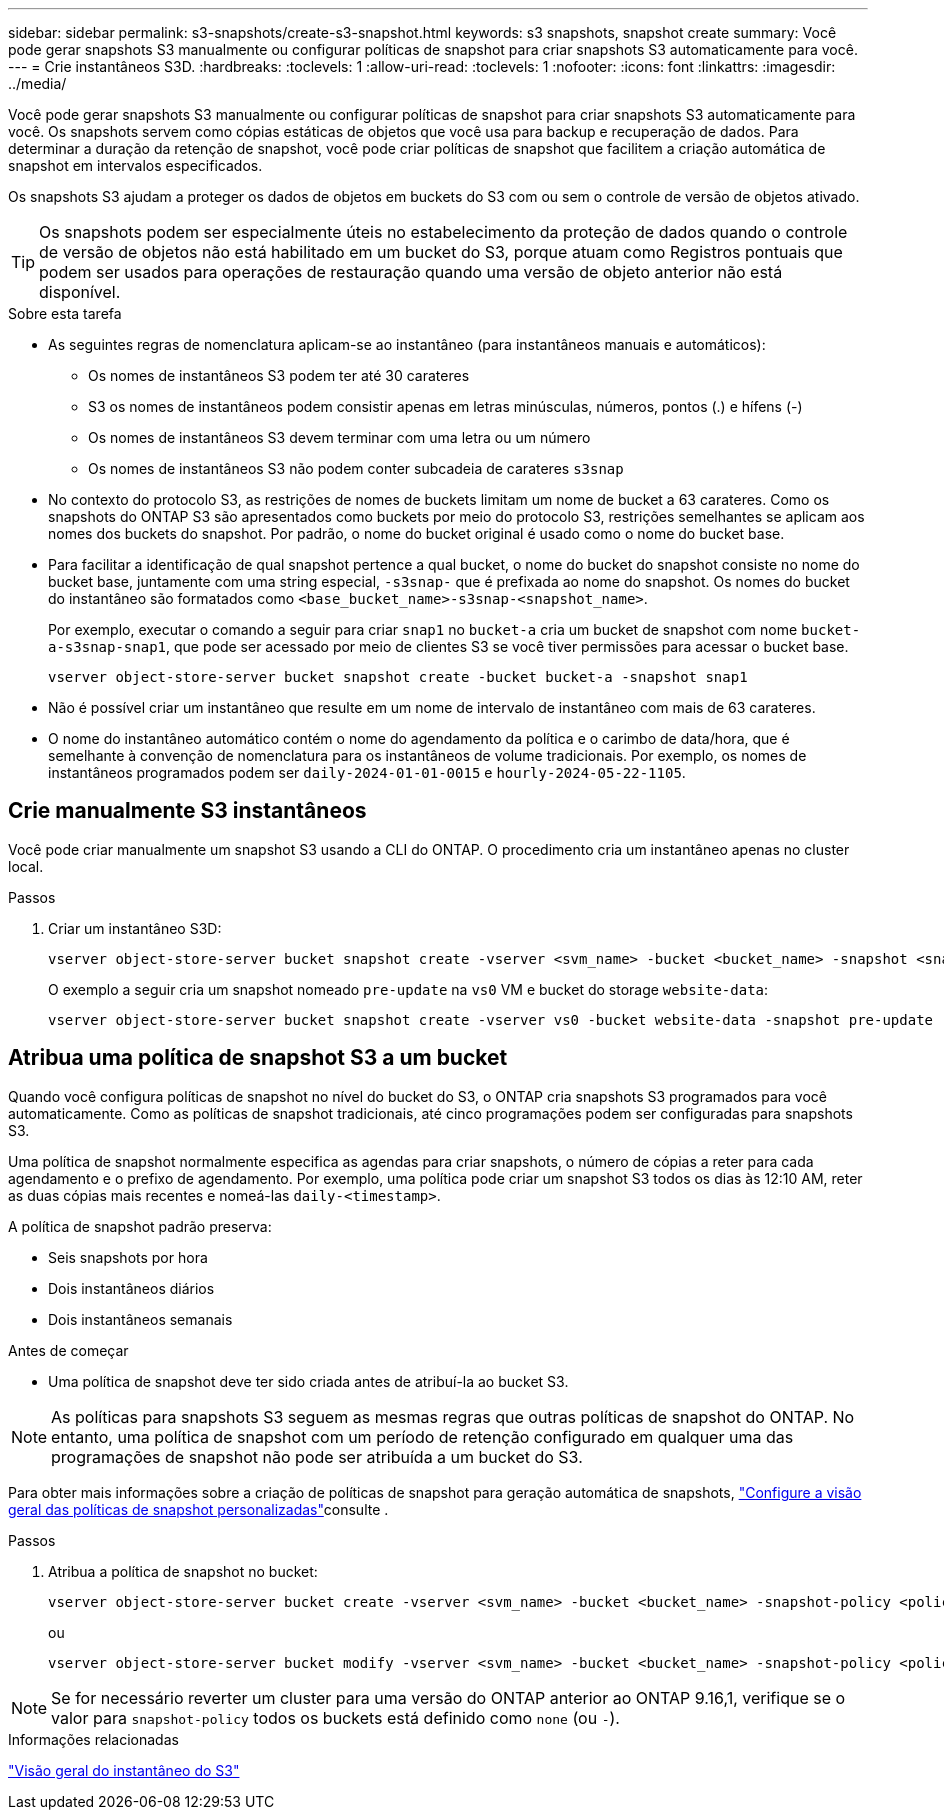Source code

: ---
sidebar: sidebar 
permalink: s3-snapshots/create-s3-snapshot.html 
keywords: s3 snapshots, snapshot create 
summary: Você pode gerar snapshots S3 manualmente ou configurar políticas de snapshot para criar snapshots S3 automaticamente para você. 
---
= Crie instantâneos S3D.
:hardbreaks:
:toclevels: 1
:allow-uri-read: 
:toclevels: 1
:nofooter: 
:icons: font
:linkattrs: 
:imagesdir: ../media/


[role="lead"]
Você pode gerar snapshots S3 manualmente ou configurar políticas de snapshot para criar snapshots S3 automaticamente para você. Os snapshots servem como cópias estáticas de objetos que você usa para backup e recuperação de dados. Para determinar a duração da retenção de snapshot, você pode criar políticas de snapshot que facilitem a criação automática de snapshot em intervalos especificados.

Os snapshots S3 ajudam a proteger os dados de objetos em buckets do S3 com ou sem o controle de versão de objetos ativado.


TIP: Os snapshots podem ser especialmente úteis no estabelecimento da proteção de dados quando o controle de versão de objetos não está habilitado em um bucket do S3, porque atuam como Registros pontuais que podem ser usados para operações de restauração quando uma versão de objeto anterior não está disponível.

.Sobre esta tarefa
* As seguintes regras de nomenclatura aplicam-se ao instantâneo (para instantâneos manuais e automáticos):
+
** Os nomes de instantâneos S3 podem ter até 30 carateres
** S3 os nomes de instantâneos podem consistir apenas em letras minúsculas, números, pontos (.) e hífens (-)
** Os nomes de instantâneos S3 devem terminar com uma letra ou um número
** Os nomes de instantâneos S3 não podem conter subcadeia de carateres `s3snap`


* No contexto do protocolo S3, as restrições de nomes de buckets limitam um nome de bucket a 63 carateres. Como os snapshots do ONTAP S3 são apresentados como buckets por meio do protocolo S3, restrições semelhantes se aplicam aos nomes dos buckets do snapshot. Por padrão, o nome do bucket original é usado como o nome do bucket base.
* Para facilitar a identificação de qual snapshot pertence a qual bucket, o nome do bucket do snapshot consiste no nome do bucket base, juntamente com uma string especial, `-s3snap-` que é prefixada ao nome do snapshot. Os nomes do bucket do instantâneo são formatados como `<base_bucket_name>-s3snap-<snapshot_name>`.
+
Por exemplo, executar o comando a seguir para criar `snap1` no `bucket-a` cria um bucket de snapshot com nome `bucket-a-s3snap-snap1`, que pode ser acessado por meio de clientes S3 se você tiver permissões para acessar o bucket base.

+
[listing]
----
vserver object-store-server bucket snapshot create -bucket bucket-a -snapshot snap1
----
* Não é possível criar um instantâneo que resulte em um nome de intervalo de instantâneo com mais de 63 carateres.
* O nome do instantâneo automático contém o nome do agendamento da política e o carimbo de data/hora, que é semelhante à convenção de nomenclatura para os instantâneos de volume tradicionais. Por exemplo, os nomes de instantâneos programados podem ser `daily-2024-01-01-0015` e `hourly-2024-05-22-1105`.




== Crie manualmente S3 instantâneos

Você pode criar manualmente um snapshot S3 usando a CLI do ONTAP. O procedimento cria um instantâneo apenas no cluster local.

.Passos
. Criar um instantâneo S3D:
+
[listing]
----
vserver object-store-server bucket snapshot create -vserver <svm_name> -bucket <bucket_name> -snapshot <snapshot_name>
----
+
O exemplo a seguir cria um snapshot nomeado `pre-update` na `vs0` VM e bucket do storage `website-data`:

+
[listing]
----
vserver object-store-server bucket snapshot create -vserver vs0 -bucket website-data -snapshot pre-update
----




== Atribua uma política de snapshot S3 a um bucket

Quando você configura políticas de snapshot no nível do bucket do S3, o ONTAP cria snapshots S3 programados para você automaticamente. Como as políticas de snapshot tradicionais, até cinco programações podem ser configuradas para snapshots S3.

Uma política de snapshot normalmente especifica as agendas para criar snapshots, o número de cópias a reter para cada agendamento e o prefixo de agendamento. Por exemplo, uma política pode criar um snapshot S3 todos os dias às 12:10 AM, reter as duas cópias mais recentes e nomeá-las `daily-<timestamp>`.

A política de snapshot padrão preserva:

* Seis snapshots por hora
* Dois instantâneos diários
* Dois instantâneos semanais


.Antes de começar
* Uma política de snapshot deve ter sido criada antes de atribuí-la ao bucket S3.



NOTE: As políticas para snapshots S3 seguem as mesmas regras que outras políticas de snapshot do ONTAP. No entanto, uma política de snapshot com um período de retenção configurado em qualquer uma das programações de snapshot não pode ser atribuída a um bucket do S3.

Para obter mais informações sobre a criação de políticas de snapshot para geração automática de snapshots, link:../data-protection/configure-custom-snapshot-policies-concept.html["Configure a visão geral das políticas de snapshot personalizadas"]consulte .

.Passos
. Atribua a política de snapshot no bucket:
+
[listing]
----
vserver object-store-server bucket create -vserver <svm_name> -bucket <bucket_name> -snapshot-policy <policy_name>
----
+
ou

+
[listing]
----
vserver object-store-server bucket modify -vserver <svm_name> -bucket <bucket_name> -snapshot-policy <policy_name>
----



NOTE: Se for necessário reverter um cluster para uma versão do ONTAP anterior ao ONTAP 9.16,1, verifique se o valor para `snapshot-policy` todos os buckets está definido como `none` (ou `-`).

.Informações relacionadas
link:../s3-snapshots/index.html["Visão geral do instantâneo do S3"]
- - -
#### [Assignment]
Copy each line of the data above that holds "tradicionais".

#### [Answer space]
* O nome do instantâneo automático contém o nome do agendamento da política e o carimbo de data/hora, que é semelhante à convenção de nomenclatura para os instantâneos de volume tradicionais. Por exemplo, os nomes de instantâneos programados podem ser `daily-2024-01-01-0015` e `hourly-2024-05-22-1105`.
Quando você configura políticas de snapshot no nível do bucket do S3, o ONTAP cria snapshots S3 programados para você automaticamente. Como as políticas de snapshot tradicionais, até cinco programações podem ser configuradas para snapshots S3.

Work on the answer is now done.